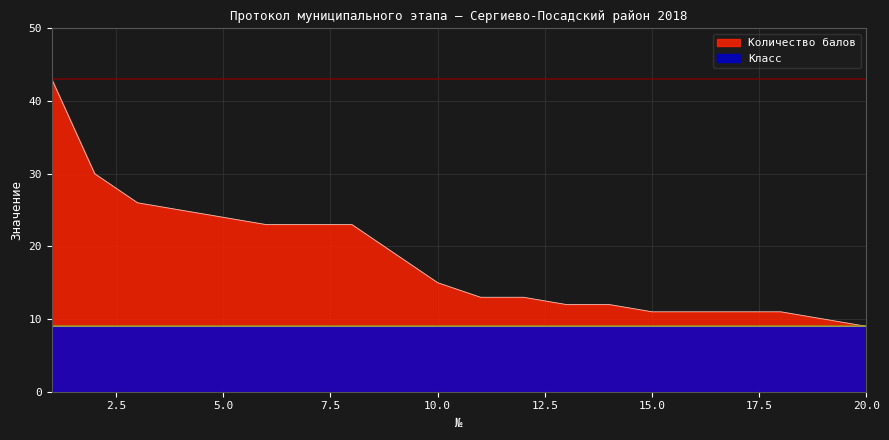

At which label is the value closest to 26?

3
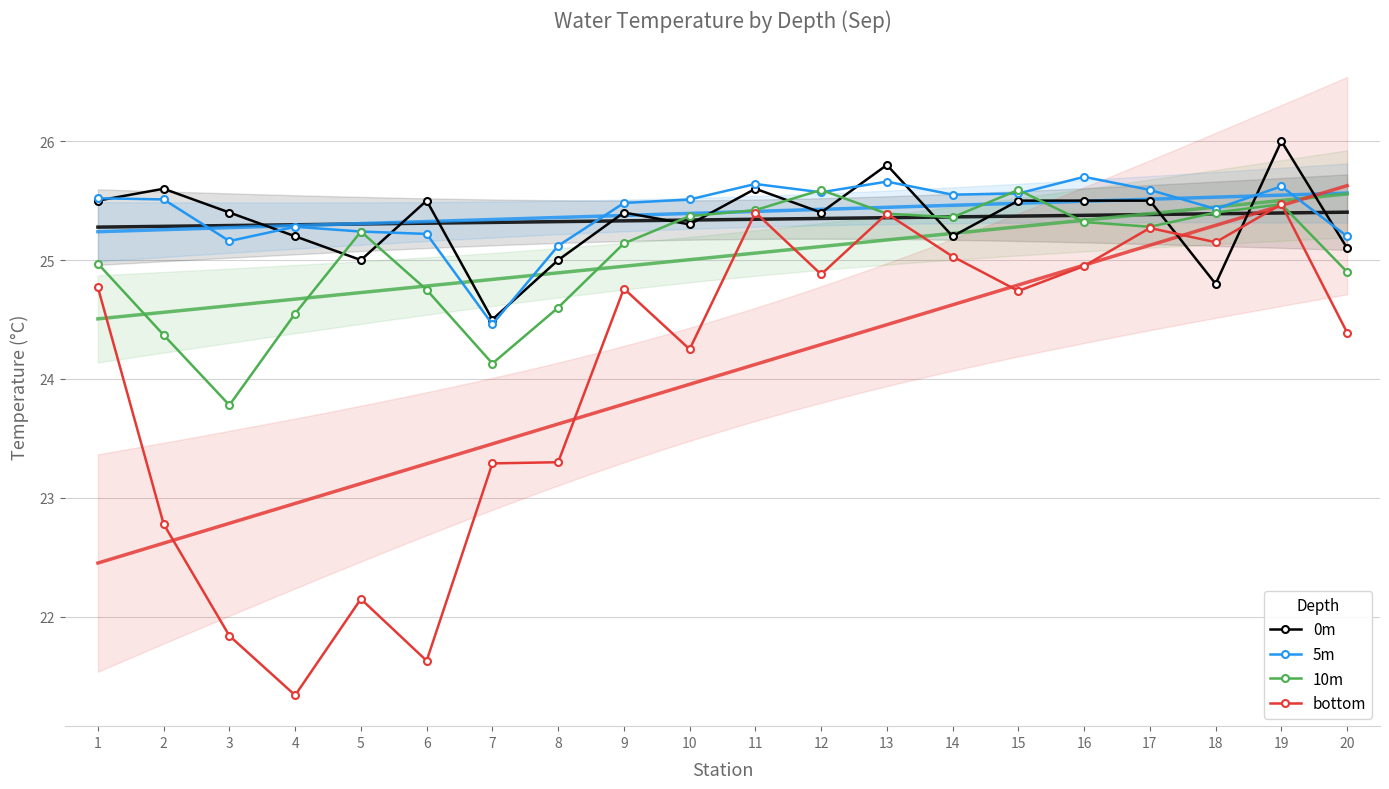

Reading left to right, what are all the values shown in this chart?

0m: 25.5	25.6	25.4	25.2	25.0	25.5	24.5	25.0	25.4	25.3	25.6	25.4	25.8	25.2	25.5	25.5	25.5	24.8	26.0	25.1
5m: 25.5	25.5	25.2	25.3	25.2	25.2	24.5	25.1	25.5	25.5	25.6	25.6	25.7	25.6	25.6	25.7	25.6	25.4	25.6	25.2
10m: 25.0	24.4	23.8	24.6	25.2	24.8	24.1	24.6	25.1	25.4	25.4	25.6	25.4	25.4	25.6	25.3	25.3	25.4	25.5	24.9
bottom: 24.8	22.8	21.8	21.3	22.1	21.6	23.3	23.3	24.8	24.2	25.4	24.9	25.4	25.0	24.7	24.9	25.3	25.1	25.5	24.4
==
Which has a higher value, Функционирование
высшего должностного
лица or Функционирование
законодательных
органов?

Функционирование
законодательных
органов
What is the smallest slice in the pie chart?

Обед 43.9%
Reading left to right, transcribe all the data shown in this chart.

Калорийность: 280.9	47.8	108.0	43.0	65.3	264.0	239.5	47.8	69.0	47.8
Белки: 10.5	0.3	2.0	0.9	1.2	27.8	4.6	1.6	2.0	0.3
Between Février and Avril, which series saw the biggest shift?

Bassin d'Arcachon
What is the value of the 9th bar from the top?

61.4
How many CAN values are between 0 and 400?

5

— WORK ITEM —
Reproduce, word for word, the lines from the one containing "At which label is the value closest to 26?" through the one containing "Reading left to right, what", including both of those lines. Leave the pictures out.

— REPLY —
At which label is the value closest to 26?

3

Reading left to right, what are all the values shown in this chart?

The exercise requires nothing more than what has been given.